Voice Selection Guide
Choosing the right voice is crucial for creating engaging and effective text-to-speech content. This guide will help you navigate Uberduck's extensive voice library and make informed decisions.
Types of Voices
Uberduck offers several types of voices:
Provider Voices
These are pre-built voices from major cloud providers:
- AWS Polly: Over 60 voices across 20+ languages
- Google Cloud TTS: Includes Standard, WaveNet, and Neural2 voices
- Azure Speech Service: Microsoft's neural voices
Provider voices are reliable, well-tested, and available for immediate use.
Zero-Shot Voices
These are custom voices created on-demand from audio samples:
- Generated quickly (usually within minutes)
- Require only a short audio sample
- Good for prototyping or one-off projects
Fine-Tuned Voices
These are extensively trained custom voice models:
- Higher quality and more consistent than zero-shot voices
- Require more training data
- Better for production applications
Finding the Right Voice
Using the Voices API Endpoint
The /v1/voices
endpoint allows you to search and filter voices based on various criteria:
# Basic request to get all voices
curl -X GET "https://api.uberduck.ai/v1/voices" \
-H "Authorization: Bearer YOUR_API_KEY"

* _Data lines_:
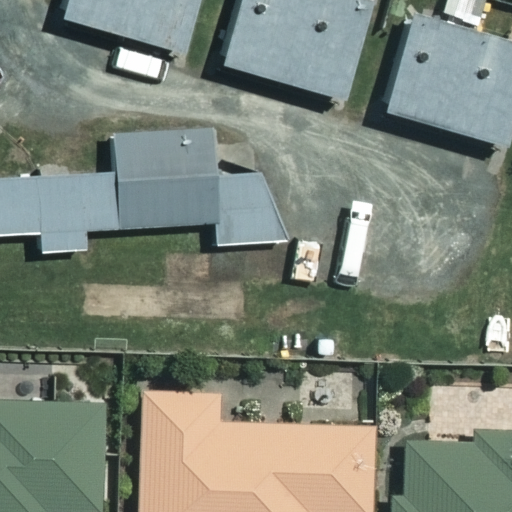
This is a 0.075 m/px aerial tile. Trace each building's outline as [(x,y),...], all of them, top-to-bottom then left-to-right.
[(65,0),(62,12),(188,45),(200,0),(65,0)] [(240,0),(223,60),(347,96),(375,0),(240,0)] [(511,39),(413,12),(386,107),(511,143),(511,39)] [(0,229),(48,225),(50,249),(282,226),(228,130),(110,136),(111,167),(0,173),(0,229)] [(143,389),(140,511),(373,511),(376,422),(219,418),(219,391),(143,389)] [(0,511),(49,511),(49,508),(100,511),(105,406),(0,401),(0,511)] [(511,511),(511,440),(395,436),(391,511),(511,511)]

* _Prompt A_:
Answer these questions from the voice selection guide:
(i) How many voices does AWS Polly offer, and across how many languages?
(ii) How long does generating a zero-shot voice usually take?
(iii) Which endpoint lets you search and filter voices?
* _Prompt B_: Reproduce the section of the voice selection guide that opens with the words containing "Voice Selection Guide" and closes with "for immediate use.".

* _Response A_:
(i) Over 60 voices across 20+ languages.
(ii) Usually within minutes.
(iii) The /v1/voices endpoint.

* _Response B_:
Voice Selection Guide
Choosing the right voice is crucial for creating engaging and effective text-to-speech content. This guide will help you navigate Uberduck's extensive voice library and make informed decisions.
Types of Voices
Uberduck offers several types of voices:
Provider Voices
These are pre-built voices from major cloud providers:
- AWS Polly: Over 60 voices across 20+ languages
- Google Cloud TTS: Includes Standard, WaveNet, and Neural2 voices
- Azure Speech Service: Microsoft's neural voices
Provider voices are reliable, well-tested, and available for immediate use.